Monday, March 12, 2012
On June 26, 2010 I began my lifestyle changes for once and for all. I am following the sound advice of nutritionist Marion Nestle to eat less, move more, eat lots of fruits and veggies and go easy on the junk food. Last week I had my annual physical. I am thrilled to share with you some of my results.
Labs: One of my initial motivational factors when I started my lifestyle changes was my acknowledgement that I was at high risk for diabetes. My mother and brother both are Type II. When I started to get healthy my blood sugar came in just at the top of normal. I am happy to report that my fasting blood glucose level is down 15 points. The good news does not stop there. My lipid panel shows great improvement, too, with cholesterol levels down 23 points with my LDL (low density lipids) down 15 points, both back in the normal range including my LDL. My HDL (high density lipids) cholesterol is at 50. So nice improvement overall.

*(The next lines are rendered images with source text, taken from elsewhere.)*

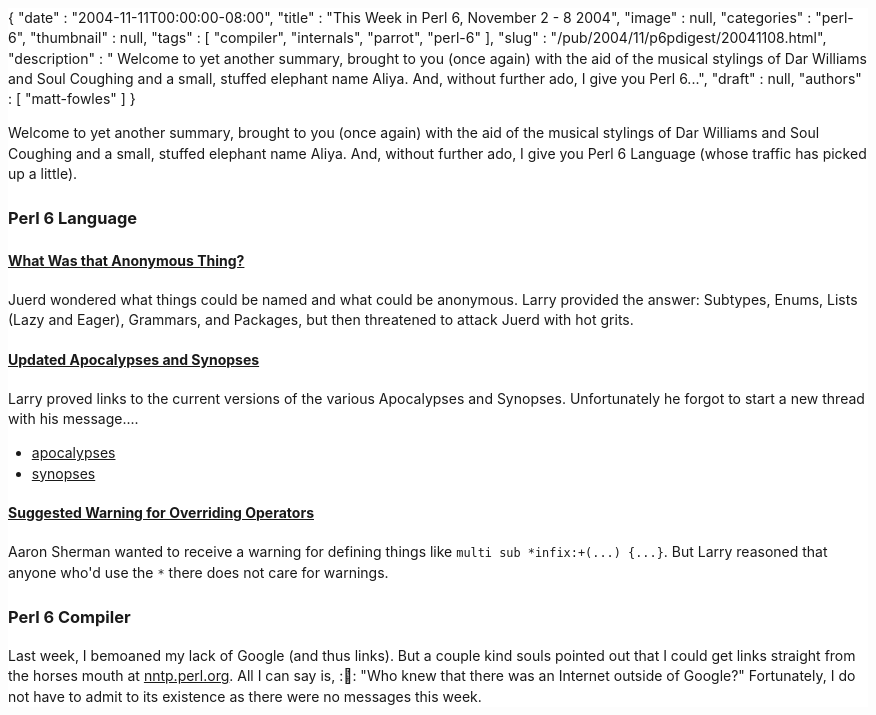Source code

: {
   "date" : "2004-11-11T00:00:00-08:00",
   "title" : "This Week in Perl 6, November 2 - 8 2004",
   "image" : null,
   "categories" : "perl-6",
   "thumbnail" : null,
   "tags" : [
      "compiler",
      "internals",
      "parrot",
      "perl-6"
   ],
   "slug" : "/pub/2004/11/p6pdigest/20041108.html",
   "description" : " Welcome to yet another summary, brought to you (once again) with the aid of the musical stylings of Dar Williams and Soul Coughing and a small, stuffed elephant name Aliya. And, without further ado, I give you Perl 6...",
   "draft" : null,
   "authors" : [
      "matt-fowles"
   ]
}



Welcome to yet another summary, brought to you (once again) with the aid of the musical stylings of Dar Williams and Soul Coughing and a small, stuffed elephant name Aliya. And, without further ado, I give you Perl 6 Language (whose traffic has picked up a little).

### Perl 6 Language

#### [What Was that Anonymous Thing?](http://xrl.us/dvi2)

Juerd wondered what things could be named and what could be anonymous. Larry provided the answer: Subtypes, Enums, Lists (Lazy and Eager), Grammars, and Packages, but then threatened to attack Juerd with hot grits.

#### [Updated Apocalypses and Synopses](http://xrl.us/dvi3)

Larry proved links to the current versions of the various Apocalypses and Synopses. Unfortunately he forgot to start a new thread with his message....

-   [apocalypses](http://web.archive.org/web/20041111200733/http://www.wall.org:80/~larry/apo/)
-   [synopses](http://web.archive.org/web/20041111200745/http://www.wall.org:80/~larry/syn/)

#### [Suggested Warning for Overriding Operators](http://xrl.us/dvi4)

Aaron Sherman wanted to receive a warning for defining things like `multi sub *infix:+(...) {...}`. But Larry reasoned that anyone who'd use the `*` there does not care for warnings.

### Perl 6 Compiler

Last week, I bemoaned my lack of Google (and thus links). But a couple kind souls pointed out that I could get links straight from the horses mouth at [nntp.perl.org](http://nntp.perl.org/). All I can say is, ::shrug:: "Who knew that there was an Internet outside of Google?" Fortunately, I do not have to admit to its existence as there were no messages this week.
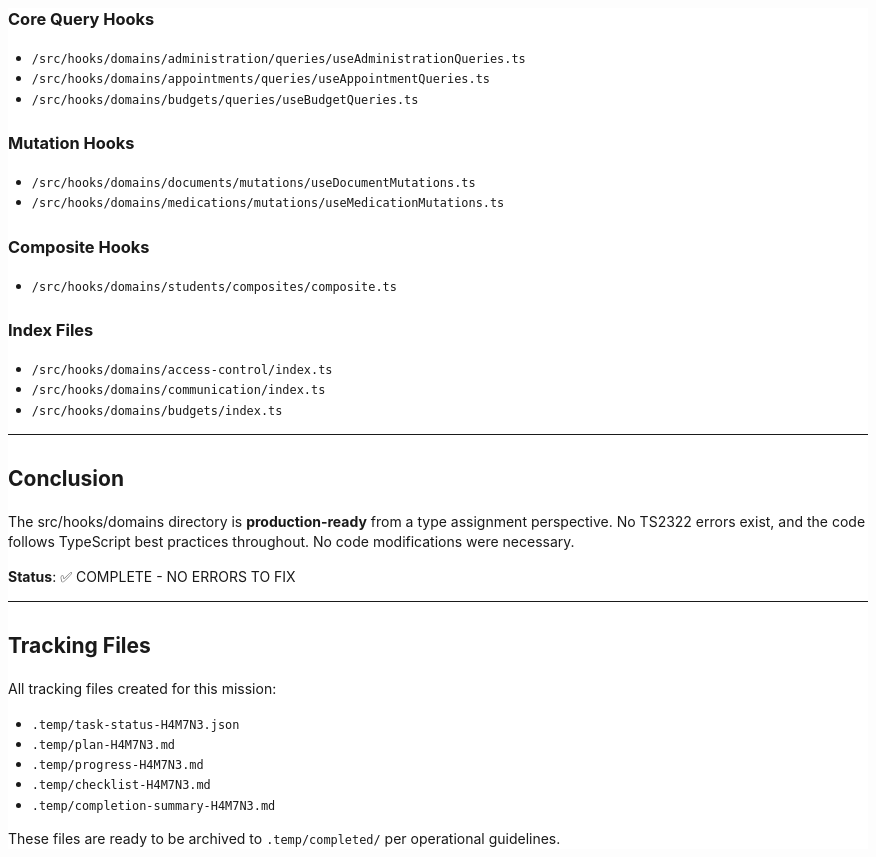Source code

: ### Core Query Hooks
- `/src/hooks/domains/administration/queries/useAdministrationQueries.ts`
- `/src/hooks/domains/appointments/queries/useAppointmentQueries.ts`
- `/src/hooks/domains/budgets/queries/useBudgetQueries.ts`

### Mutation Hooks
- `/src/hooks/domains/documents/mutations/useDocumentMutations.ts`
- `/src/hooks/domains/medications/mutations/useMedicationMutations.ts`

### Composite Hooks
- `/src/hooks/domains/students/composites/composite.ts`

### Index Files
- `/src/hooks/domains/access-control/index.ts`
- `/src/hooks/domains/communication/index.ts`
- `/src/hooks/domains/budgets/index.ts`

---

## Conclusion

The src/hooks/domains directory is **production-ready** from a type assignment perspective. No TS2322 errors exist, and the code follows TypeScript best practices throughout. No code modifications were necessary.

**Status**: ✅ COMPLETE - NO ERRORS TO FIX

---

## Tracking Files

All tracking files created for this mission:
- `.temp/task-status-H4M7N3.json`
- `.temp/plan-H4M7N3.md`
- `.temp/progress-H4M7N3.md`
- `.temp/checklist-H4M7N3.md`
- `.temp/completion-summary-H4M7N3.md`

These files are ready to be archived to `.temp/completed/` per operational guidelines.
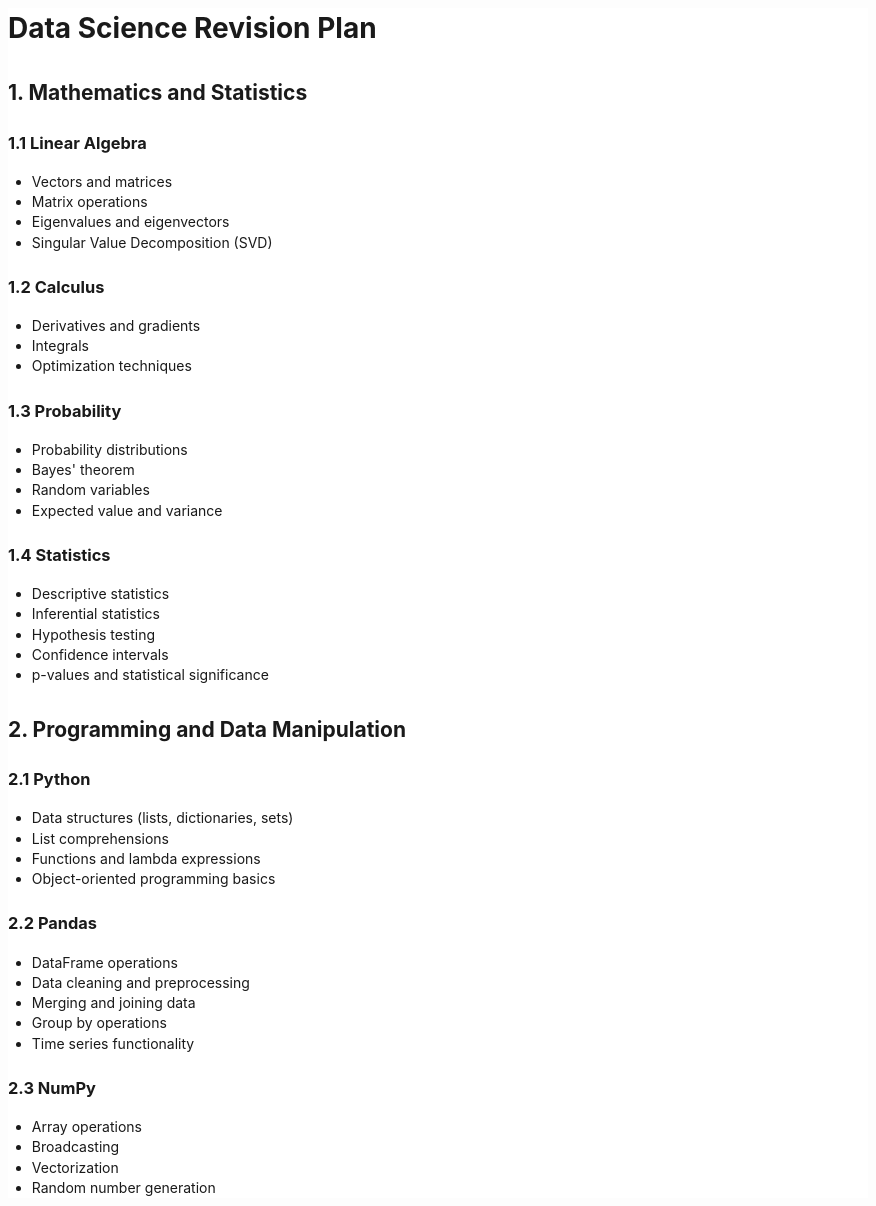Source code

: # Data Science Revision Plan

## 1. Mathematics and Statistics

### 1.1 Linear Algebra
- Vectors and matrices
- Matrix operations
- Eigenvalues and eigenvectors
- Singular Value Decomposition (SVD)

### 1.2 Calculus
- Derivatives and gradients
- Integrals
- Optimization techniques

### 1.3 Probability
- Probability distributions
- Bayes' theorem
- Random variables
- Expected value and variance

### 1.4 Statistics
- Descriptive statistics
- Inferential statistics
- Hypothesis testing
- Confidence intervals
- p-values and statistical significance

## 2. Programming and Data Manipulation

### 2.1 Python
- Data structures (lists, dictionaries, sets)
- List comprehensions
- Functions and lambda expressions
- Object-oriented programming basics

### 2.2 Pandas
- DataFrame operations
- Data cleaning and preprocessing
- Merging and joining data
- Group by operations
- Time series functionality

### 2.3 NumPy
- Array operations
- Broadcasting
- Vectorization
- Random number generation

My test results are evidence that eating less and moving more are making the difference for me in both visible and invisible ways. I am a slow and steady loser. Overall I lost just under 40 pounds (that 3 pound gain from my three week break is now down to 1). Given that I started on June 26, 2010 (20 months ago) that makes an average of only 2 pounds a month. Not much by the month on the scale overall, but over time it has added up. I do nothing extraordinary except count calories, exercise and eat a ton of fruits and veggies. I have learned to plan for events in my life whether a birthday party, a concert, sporting events or just coffee with colleagues. I budget calories for that event or I bring my own food. This is my life. I chose to partake in all my normal life events and do not let the food control me.
Because I can: This year I will celebrate my new emerging health and fitness in two ways. Diabetes is quickly becoming our nation’s greatest health risk. Besides the two adults in my family with Type II, my godson has Type I. Because I believe that I have, for now, side stepped this chronic and debilitating illness, I will continue to build awareness and raise money for research by participating in the Tour de Cure. This year I will ride in Minneapolis on June 2. I am planning a metric century ride of 100 kilometers or 62 miles. That ride will push my level of fitness. To date my longest ride is 32 miles. I start my official training program on March 31. I am sure that the trainer cycling and cross-country skiing are helping me to get ready for my official training. I hope to ride in the Venus de Mile in Boulder, Colorado at the end of August, too. It is a great fundraiser for greenhouse scholars. I am targeting either the 51 or the 67-mile ride. The Boulder ride will stretch me farther as a cyclist because this ride features elevation (1400 to 2600 feet depending on the ride). It is an all women’s ride and promises to be quite the event. Both event logos are found in the side bar. I welcome your generous support!
Two years ago, I could not have even dreamed that I would be fit enough to do things like those two rides. Now exercise is part of my everyday life and I target physical events as a way to challenge myself but, more importantly to raise money for causes that I believe in. Participating in these kind of events are a win for me and a win for the organization. To me getting healthy and working toward better fitness paid off in ways that I could never imagine. I am planning these two rides because I can. Now.
What about you? How do you celebrate your emerging fitness?